Sesekali bocah tersebut di-glewehi oleh tukang bengkel, “njaluk korane rene,” katanya. Bocah tersebut membalas, “yen ra ono duite yo ra enthuk koran,” balasnya kepada tukang bengkel di tempat saya servis motor. Saya lihat bocah tersebut menjual koran “Tribun Jogja” yang harga ecerannya seribu rupiah. Salah satu pelanggan bengkel yang terlihat memakai seragam pegawai negeri akhirnya membeli koran dari si bocah malang itu. Dugaanku, mungkin sambil mengisi waktu menunggu motor selesai di servis. Saya lihat bapak itu membayar uang dua ribu rupiah, saat bocah itu merogoh tas kecilnya tempat menaruh uang untuk mengambil kembalian, bapak itu pun berkata, “wis jujule nggo kowe wae”. “Nggih Pak, maturnuwun,” balas bocah itu. Lalu bocah itu pun berlari menyebrang menuju lampu merah, dan terlihat gembira setelah korannya dibeli bapak itu dua ribu rupiah tanpa kembalian.

Ya Allah, lagi-lagi hamba harus banyak bersyukur kepada-Mu, ketika kecil hamba hidup terjamin, bahagia, tenang, tentram, damai, dan bisa sekolah hingga kuliah sekarang. Sementara di negeri ini masih banyak anak-anak, bocah-bocah yang putus sekolah, sengsara, tidak terurus, kurang gizi, seperti halnya bocah yang baru saja saya lihat ketika di bengkel.

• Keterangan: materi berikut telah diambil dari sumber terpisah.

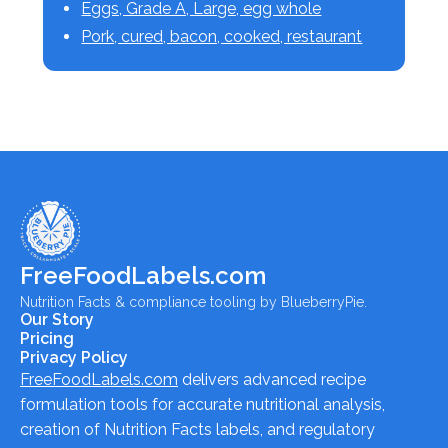
Eggs, Grade A, Large, egg whole
Pork, cured, bacon, cooked, restaurant
FreeFoodLabels.com
Nutrition Facts & compliance tooling by BlueberryPie.
Our Story
Pricing
Privacy Policy
FreeFoodLabels.com
delivers advanced recipe
formulation tools for accurate nutritional analysis,
creation of Nutrition Facts labels, and regulatory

Alhamdulillah. Segala puji hanya bagi Allah. Hingga saat ini rezeki saya terjamin, meski masih dalam tanggungan orangtua. Ya Allah, beri kemampuan pada hamba untuk bisa mensyukuri nikmat-Mu dengan maksimal, dan ampuni hamba jikalau hamba mengingkari nikmat-Mu, dan sering lalai dari bersyukur kepada-Mu. Amiin.